Coalition commits to new Colombo plan, sending 300 students overseas
TONY Abbott has recommitted to a new Colombo plan supporting up to 300 young Australians to study in the Asia-Pacific region.
TONY Abbott has recommitted the Coalition to implementing a new Colombo plan to provide financial support to allow up to 300 young Australians to study in the Asia-Pacific region.
The $100m five-year plan, modelled on the original Colombo plan which between the 1950s and the 1980s assisted 40,000 people from the region to study in Australia.
Mr Abbott said the new plan would be better than the original, adding an outward-bound component to the original one-way plan.

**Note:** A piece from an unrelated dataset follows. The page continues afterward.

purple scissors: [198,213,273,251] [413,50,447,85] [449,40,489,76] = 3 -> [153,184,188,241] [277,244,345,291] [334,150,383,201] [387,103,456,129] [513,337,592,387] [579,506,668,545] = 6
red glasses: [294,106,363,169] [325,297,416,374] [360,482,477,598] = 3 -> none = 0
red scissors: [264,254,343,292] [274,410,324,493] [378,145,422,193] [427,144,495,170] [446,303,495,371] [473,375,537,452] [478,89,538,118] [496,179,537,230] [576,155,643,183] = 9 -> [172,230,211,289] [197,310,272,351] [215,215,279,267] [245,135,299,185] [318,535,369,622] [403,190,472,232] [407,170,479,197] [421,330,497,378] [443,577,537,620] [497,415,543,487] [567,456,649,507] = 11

Scholarships will be awarded to applicants under 22 years of age who are enrolled in an Australian university undertaking an undergraduate degree.

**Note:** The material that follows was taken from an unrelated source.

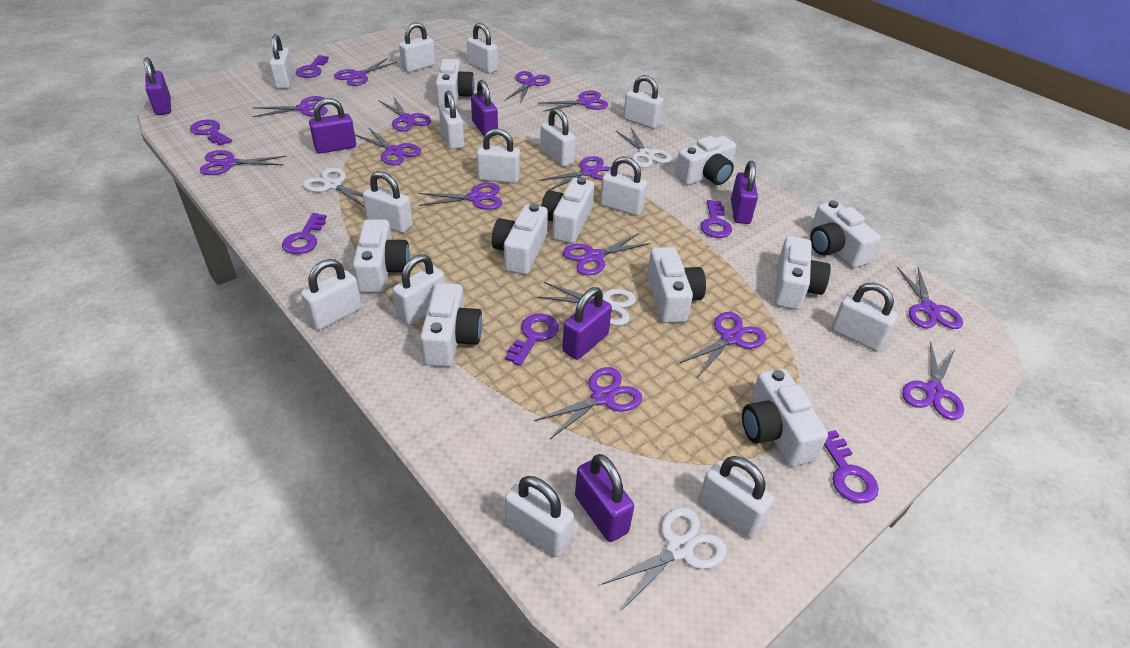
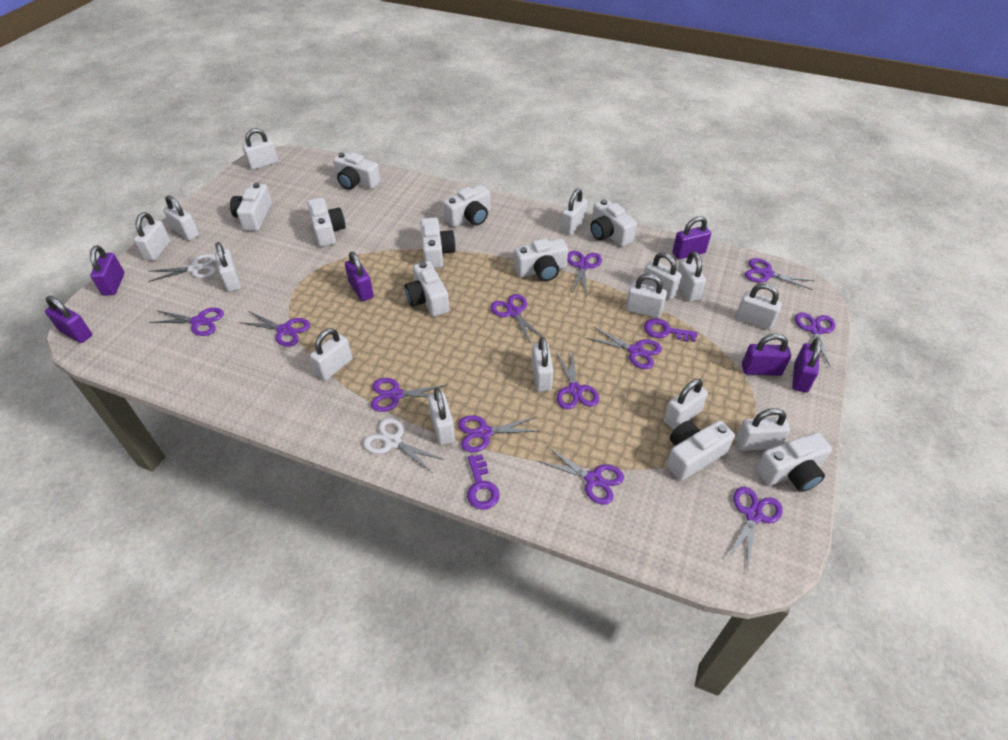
purple key: [190,120,232,146] [282,213,327,254] [296,55,329,78] [505,313,559,366] [700,200,732,238] [824,430,879,503] = 6 -> [467,454,500,510] [644,318,698,342] = 2
purple scissors: [200,150,287,175] [253,96,328,117] [334,58,397,86] [355,127,421,165] [378,96,431,132] [418,183,502,210] [505,71,551,104] [534,367,642,439] [539,156,611,190] [540,91,608,112] [563,233,651,275] [679,312,766,377] [897,267,963,329] [902,341,964,420] = 14 -> [149,308,224,336] [239,311,310,347] [371,378,449,412] [458,415,541,452] [490,294,543,344] [538,446,624,505] [556,352,599,409] [567,251,602,296] [587,327,662,369] [727,487,783,568] [745,258,814,290] [795,312,835,366] = 12
white scissors: [303,168,365,208] [537,282,636,326] [601,507,727,611] [616,128,672,168] = 4 -> [148,254,216,282] [363,418,444,473] = 2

Applicants would undertake one or two semesters of study toward their degree at an accredited university within the Asia-Pacific region.

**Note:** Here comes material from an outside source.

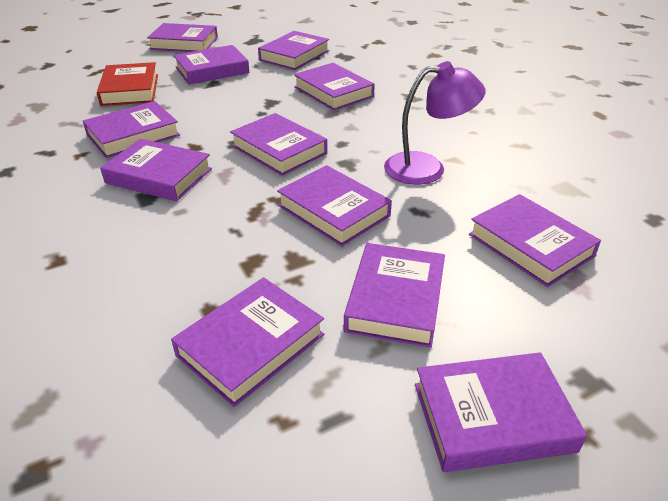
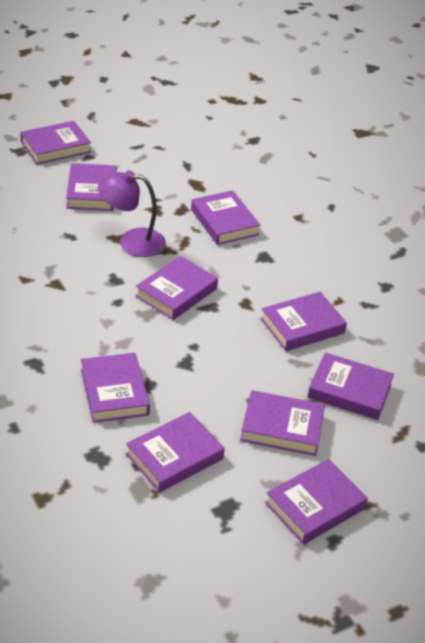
purple book: [83,101,180,158] [100,139,212,201] [147,23,218,52] [171,277,324,407] [173,45,250,84] [230,113,327,176] [258,31,329,70] [277,165,392,246] [294,63,375,111] [344,243,445,348] [415,352,587,472] [469,194,601,287] = 12 -> [20,121,91,164] [66,163,116,211] [81,353,150,423] [126,412,225,493] [136,256,218,320] [191,190,260,245] [240,390,325,456] [260,292,347,351] [265,459,368,545] [307,352,394,420] = 10
red book: [97,62,158,106] = 1 -> none = 0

Mr Abbott said the program would start by 2015 and have a pilot program in place in 2014 which could include Indonesia, Singapore, Japan and Hong Kong.
There would be scope for students to undertake internships with businesses or NGOs in host countries.
"This is change for the better," Mr Abbott said.
The Coalition has established a Steering Group chaired by business leader Kevin McCann. Professor Sandra Harding, vice-chancellor of James Cook University is deputy chair.
Mr Abbott said the original Colombo plan had been "a triumph of soft power".
"Many significant people have studied under the Colombo plan," Mr Abbott said.